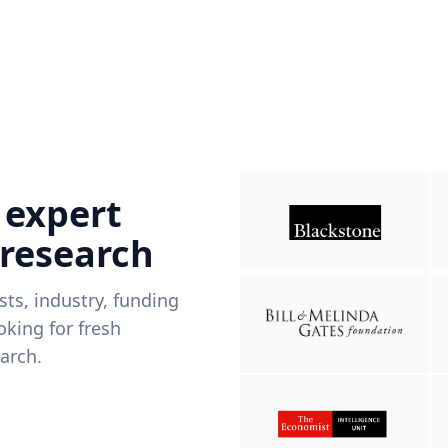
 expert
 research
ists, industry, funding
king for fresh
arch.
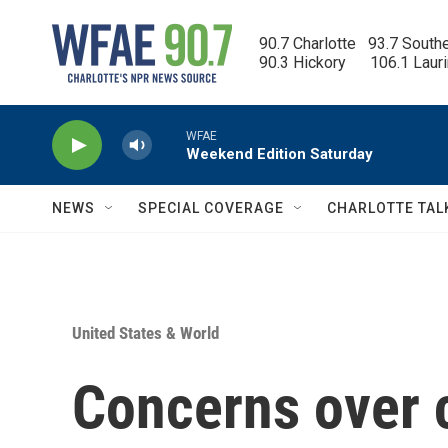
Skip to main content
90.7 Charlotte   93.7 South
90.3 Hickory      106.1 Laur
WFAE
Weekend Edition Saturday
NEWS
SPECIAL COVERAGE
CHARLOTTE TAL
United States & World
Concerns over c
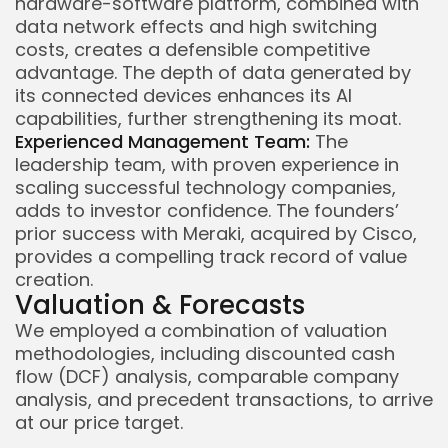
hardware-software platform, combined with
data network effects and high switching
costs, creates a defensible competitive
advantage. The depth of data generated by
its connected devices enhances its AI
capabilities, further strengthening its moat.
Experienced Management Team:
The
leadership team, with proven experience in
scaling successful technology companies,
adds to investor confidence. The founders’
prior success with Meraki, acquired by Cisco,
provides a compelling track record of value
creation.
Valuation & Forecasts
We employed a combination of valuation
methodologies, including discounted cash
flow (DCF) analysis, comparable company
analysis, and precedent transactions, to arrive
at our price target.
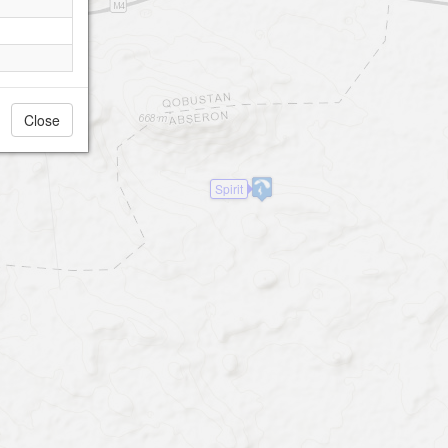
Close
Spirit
+---+
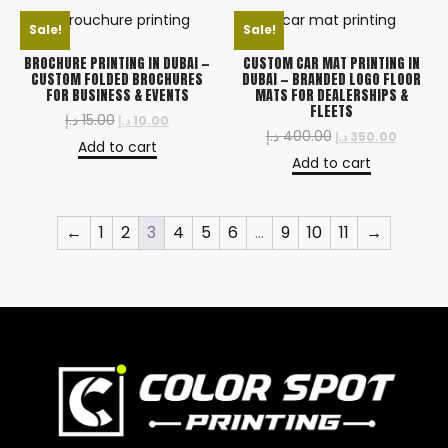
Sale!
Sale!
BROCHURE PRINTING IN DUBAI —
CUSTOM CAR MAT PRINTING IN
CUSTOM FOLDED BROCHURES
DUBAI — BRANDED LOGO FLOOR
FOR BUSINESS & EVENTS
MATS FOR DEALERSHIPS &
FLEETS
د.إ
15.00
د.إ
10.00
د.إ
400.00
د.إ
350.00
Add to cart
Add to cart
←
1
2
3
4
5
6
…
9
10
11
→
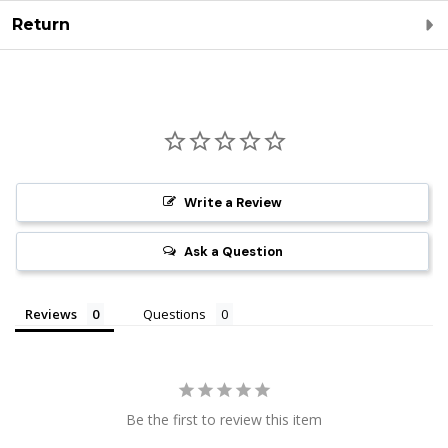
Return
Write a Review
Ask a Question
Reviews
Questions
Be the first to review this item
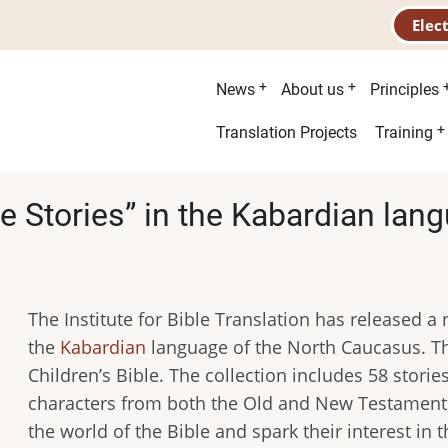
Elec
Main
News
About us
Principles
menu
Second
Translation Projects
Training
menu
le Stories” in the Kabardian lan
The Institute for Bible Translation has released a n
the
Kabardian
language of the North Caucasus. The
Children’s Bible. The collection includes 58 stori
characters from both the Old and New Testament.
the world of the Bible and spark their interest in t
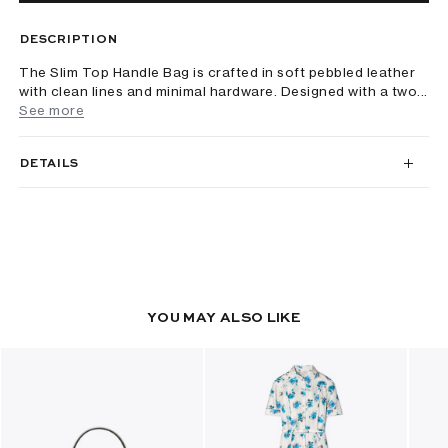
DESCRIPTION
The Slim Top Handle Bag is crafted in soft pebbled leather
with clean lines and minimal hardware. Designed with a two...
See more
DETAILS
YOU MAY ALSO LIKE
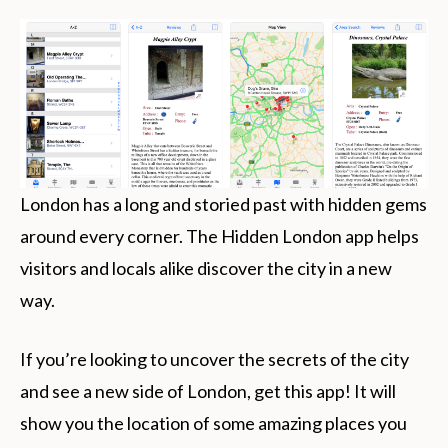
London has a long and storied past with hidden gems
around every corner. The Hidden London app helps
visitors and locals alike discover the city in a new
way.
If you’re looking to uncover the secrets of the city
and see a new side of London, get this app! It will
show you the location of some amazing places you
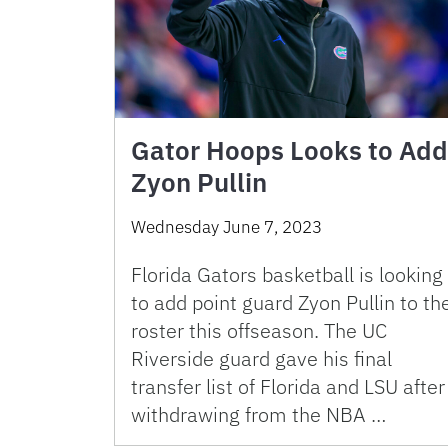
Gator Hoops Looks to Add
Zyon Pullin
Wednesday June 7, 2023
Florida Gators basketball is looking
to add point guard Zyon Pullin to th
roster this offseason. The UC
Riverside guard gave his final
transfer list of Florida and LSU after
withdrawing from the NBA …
+---+
__Task instructions__. Copy only these lines from the records above, exactly: the one with "Ask a Question", the one with "Children’s Bible. The", and those between. Skip the pictures.

__Task response__.
Ask a Question
Reviews
Questions
Be the first to review this item
Elec
Main
News
About us
Principles
menu
Second
Translation Projects
Training
menu
le Stories” in the Kabardian lan
The Institute for Bible Translation has released a n
the
Kabardian
language of the North Caucasus. The
Children’s Bible. The collection includes 58 stori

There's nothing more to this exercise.